Per un tempo il Brasile illude. Concreto, avanti di un gol. Elias apre per Dani Alves, cross basso, piattone sporco di Robinho e 1-0. Da Robinho a Robinho, dal palleggio elegante sulla trequarti, all'inserimento decisivo in zona-gol. Un talento ripescato decide il quarto di finale col Paraguay e avvicina la Selecao all'Argentina, per la semifinale dei sogni che il Sudamerica attende.
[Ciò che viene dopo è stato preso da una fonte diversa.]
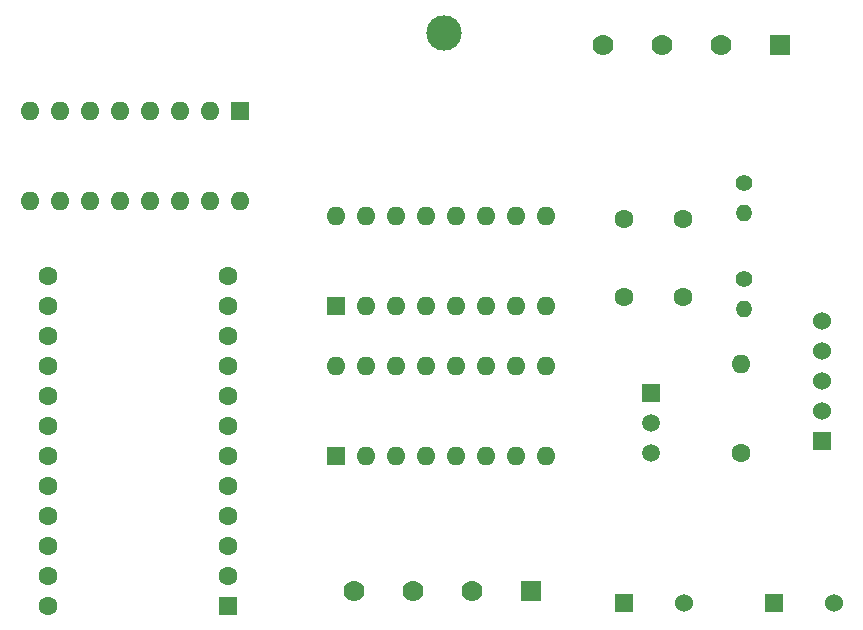
<source format=gbr>
%TF.GenerationSoftware,KiCad,Pcbnew,(5.1.9)-1*%
%TF.CreationDate,2021-05-23T21:09:51-07:00*%
%TF.ProjectId,bbot-pcb,62626f74-2d70-4636-922e-6b696361645f,rev?*%
%TF.SameCoordinates,Original*%
%TF.FileFunction,Soldermask,Top*%
%TF.FilePolarity,Negative*%
%FSLAX46Y46*%
G04 Gerber Fmt 4.6, Leading zero omitted, Abs format (unit mm)*
G04 Created by KiCad (PCBNEW (5.1.9)-1) date 2021-05-23 21:09:51*
%MOMM*%
%LPD*%
G01*
G04 APERTURE LIST*
%ADD10C,3.000000*%
%ADD11R,1.500000X1.500000*%
%ADD12C,1.500000*%
%ADD13C,1.600000*%
%ADD14R,1.600000X1.600000*%
%ADD15R,1.524000X1.524000*%
%ADD16C,1.524000*%
%ADD17O,1.600000X1.600000*%
%ADD18O,1.400000X1.400000*%
%ADD19C,1.400000*%
%ADD20R,1.778000X1.778000*%
%ADD21C,1.778000*%
G04 APERTURE END LIST*
D10*
%TO.C,Mounting Hole*%
X204724000Y-36576000D03*
%TD*%
D11*
%TO.C,MOSFET1*%
X222250000Y-67056000D03*
D12*
X222250000Y-69596000D03*
X222250000Y-72136000D03*
%TD*%
D13*
%TO.C,U4*%
X171196000Y-85090000D03*
X171196000Y-82550000D03*
X171196000Y-80010000D03*
X171196000Y-77470000D03*
X171196000Y-74930000D03*
X171196000Y-72390000D03*
X171196000Y-69850000D03*
X171196000Y-67310000D03*
X171196000Y-64770000D03*
X171196000Y-62230000D03*
X171196000Y-59690000D03*
X171196000Y-57150000D03*
X186436000Y-57150000D03*
X186436000Y-59690000D03*
X186436000Y-62230000D03*
X186436000Y-64770000D03*
X186436000Y-67310000D03*
X186436000Y-69850000D03*
X186436000Y-72390000D03*
X186436000Y-74930000D03*
X186436000Y-77470000D03*
X186436000Y-80010000D03*
X186436000Y-82550000D03*
D14*
X186436000Y-85090000D03*
%TD*%
D15*
%TO.C,BatteryPack1*%
X220004000Y-84836000D03*
D16*
X225004000Y-84836000D03*
%TD*%
D17*
%TO.C,C2*%
X229870000Y-64636000D03*
D13*
X229870000Y-72136000D03*
%TD*%
D14*
%TO.C,MOTOR1_L293D1*%
X195580000Y-59690000D03*
D17*
X213360000Y-52070000D03*
X198120000Y-59690000D03*
X210820000Y-52070000D03*
X200660000Y-59690000D03*
X208280000Y-52070000D03*
X203200000Y-59690000D03*
X205740000Y-52070000D03*
X205740000Y-59690000D03*
X203200000Y-52070000D03*
X208280000Y-59690000D03*
X200660000Y-52070000D03*
X210820000Y-59690000D03*
X198120000Y-52070000D03*
X213360000Y-59690000D03*
X195580000Y-52070000D03*
%TD*%
%TO.C,MOTOR2_L293D1*%
X195580000Y-64770000D03*
X213360000Y-72390000D03*
X198120000Y-64770000D03*
X210820000Y-72390000D03*
X200660000Y-64770000D03*
X208280000Y-72390000D03*
X203200000Y-64770000D03*
X205740000Y-72390000D03*
X205740000Y-64770000D03*
X203200000Y-72390000D03*
X208280000Y-64770000D03*
X200660000Y-72390000D03*
X210820000Y-64770000D03*
X198120000Y-72390000D03*
X213360000Y-64770000D03*
D14*
X195580000Y-72390000D03*
%TD*%
D16*
%TO.C,PowerSwitch1*%
X237704000Y-84836000D03*
D15*
X232704000Y-84836000D03*
%TD*%
D18*
%TO.C,R1*%
X230124000Y-59944000D03*
D19*
X230124000Y-57404000D03*
%TD*%
%TO.C,R2*%
X230124000Y-49276000D03*
D18*
X230124000Y-51816000D03*
%TD*%
D14*
%TO.C,SHIFT_REGISTER1*%
X187452000Y-43180000D03*
D17*
X169672000Y-50800000D03*
X184912000Y-43180000D03*
X172212000Y-50800000D03*
X182372000Y-43180000D03*
X174752000Y-50800000D03*
X179832000Y-43180000D03*
X177292000Y-50800000D03*
X177292000Y-43180000D03*
X179832000Y-50800000D03*
X174752000Y-43180000D03*
X182372000Y-50800000D03*
X172212000Y-43180000D03*
X184912000Y-50800000D03*
X169672000Y-43180000D03*
X187452000Y-50800000D03*
%TD*%
D20*
%TO.C,U1*%
X212090000Y-83820000D03*
D21*
X207090000Y-83820000D03*
X202090000Y-83820000D03*
X197090000Y-83820000D03*
%TD*%
D15*
%TO.C,U2*%
X236728000Y-71120000D03*
D16*
X236728000Y-68580000D03*
X236728000Y-66040000D03*
X236728000Y-63500000D03*
X236728000Y-60960000D03*
%TD*%
D21*
%TO.C,U3*%
X218172000Y-37592000D03*
X223172000Y-37592000D03*
X228172000Y-37592000D03*
D20*
X233172000Y-37592000D03*
%TD*%
D13*
%TO.C,C4*%
X219964000Y-52324000D03*
X224964000Y-52324000D03*
%TD*%
%TO.C,C5*%
X224964000Y-58928000D03*
X219964000Y-58928000D03*
%TD*%
M02*

</source>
Il destino riserva però un altro finale. Thiago Silva ferma con la mano la palla indirizzata a Santa Cruz, rigore e gol di Gonzalez, 21 anni. Il castello di Dunga, fatto di sacrificio e corsa, crolla, emergono i limiti di un Brasile povero, privo di gioco e idee. Il mondo si capovolge, il Brasile cade vittima delle sue debolezze e annaspa, il Paraguay sente l'odore del sangue e invade la metà campo brasiliana, con poca qualità e molto orgoglio.
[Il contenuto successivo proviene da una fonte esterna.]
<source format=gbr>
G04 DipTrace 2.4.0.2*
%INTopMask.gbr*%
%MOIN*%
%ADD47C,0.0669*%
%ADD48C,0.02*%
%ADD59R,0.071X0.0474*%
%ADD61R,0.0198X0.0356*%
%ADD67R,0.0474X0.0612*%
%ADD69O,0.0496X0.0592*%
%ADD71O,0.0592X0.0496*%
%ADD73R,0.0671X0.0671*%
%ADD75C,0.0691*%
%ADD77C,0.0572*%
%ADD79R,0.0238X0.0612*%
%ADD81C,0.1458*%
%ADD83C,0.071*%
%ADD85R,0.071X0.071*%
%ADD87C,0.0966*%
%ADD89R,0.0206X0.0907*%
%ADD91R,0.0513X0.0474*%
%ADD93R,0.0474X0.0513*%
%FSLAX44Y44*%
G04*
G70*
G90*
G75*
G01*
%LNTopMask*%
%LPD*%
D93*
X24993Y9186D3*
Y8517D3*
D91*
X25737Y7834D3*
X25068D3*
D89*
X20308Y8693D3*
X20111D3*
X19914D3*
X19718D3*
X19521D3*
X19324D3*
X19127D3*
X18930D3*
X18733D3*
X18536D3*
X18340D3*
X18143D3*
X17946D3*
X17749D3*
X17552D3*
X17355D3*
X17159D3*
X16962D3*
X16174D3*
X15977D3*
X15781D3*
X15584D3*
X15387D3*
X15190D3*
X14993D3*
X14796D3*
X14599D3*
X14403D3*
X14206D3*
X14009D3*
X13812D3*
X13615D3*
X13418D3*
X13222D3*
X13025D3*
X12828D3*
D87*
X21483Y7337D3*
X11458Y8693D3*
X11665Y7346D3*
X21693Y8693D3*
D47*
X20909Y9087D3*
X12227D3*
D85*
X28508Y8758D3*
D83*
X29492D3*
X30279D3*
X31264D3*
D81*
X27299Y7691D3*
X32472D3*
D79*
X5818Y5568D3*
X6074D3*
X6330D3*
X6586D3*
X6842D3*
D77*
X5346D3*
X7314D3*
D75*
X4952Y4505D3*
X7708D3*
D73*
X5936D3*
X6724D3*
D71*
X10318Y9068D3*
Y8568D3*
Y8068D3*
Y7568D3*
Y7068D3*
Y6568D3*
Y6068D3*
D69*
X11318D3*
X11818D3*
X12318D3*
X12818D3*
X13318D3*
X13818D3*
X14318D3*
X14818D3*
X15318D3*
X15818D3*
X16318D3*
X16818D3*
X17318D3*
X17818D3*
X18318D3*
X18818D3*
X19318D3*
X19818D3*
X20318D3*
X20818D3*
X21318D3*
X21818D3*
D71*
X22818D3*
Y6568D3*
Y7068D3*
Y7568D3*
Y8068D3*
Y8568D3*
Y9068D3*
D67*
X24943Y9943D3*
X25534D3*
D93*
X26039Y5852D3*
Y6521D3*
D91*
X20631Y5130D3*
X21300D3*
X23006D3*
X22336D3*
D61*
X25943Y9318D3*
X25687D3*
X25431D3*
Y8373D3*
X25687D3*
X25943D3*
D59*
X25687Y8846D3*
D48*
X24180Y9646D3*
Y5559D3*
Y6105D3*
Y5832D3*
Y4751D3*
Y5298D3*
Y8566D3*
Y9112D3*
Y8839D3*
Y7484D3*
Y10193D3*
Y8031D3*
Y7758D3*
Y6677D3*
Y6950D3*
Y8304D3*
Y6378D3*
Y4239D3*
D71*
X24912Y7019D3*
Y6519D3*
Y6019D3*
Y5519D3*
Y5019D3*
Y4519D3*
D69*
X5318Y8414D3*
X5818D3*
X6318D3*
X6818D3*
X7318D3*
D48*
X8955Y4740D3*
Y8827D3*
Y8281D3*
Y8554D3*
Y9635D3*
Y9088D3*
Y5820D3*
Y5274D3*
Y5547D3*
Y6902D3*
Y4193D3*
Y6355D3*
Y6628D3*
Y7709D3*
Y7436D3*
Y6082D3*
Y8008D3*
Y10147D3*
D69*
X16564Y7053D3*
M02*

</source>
Il finale non premia l'undici biancorosso, servono i calci di rigore. Il Brasile sbaglia due volte, con Everton Ribeiro e Douglas Costa, Santa Cruz tradisce il Paraguay, ma il giovane Gonzalez è l'uomo della Provvidenza. Chiude e si scatena la festa, mentre Jefferson, incerto nella prima frazione, ma grande nella ripresa su Paulo da Silva, si rialza mestamente.
Il Brasile è in ginocchio, mentre il Paraguay si concede una corsa sfrenata, a braccia alzate, con occhi increduli. Davide batte Golia, la caduta del gigante è fragorosa. Neymar, ancora una volta, assiste al tracollo della sua Nazionale, impotente. Al mondiale, un infortunio, qui un colpo di testa.
Da Scolari a Dunga, dal viso pacioso di Felipao, a quello spigoloso di Carlos. Un anno dopo, il Brasile vive l'ennesima delusione. Un'epoca avara di talento, un solo fuoriclasse, Neymar, omaggiato dei gradi di Capitano, responsabilizzato al di sopra di ogni sospetto.
Si aprono i processi, la formula O'Ney più dieci non convince, non basta. L'organizzazione del Paraguay cancella il Brasile, sepolto in una notte cilena.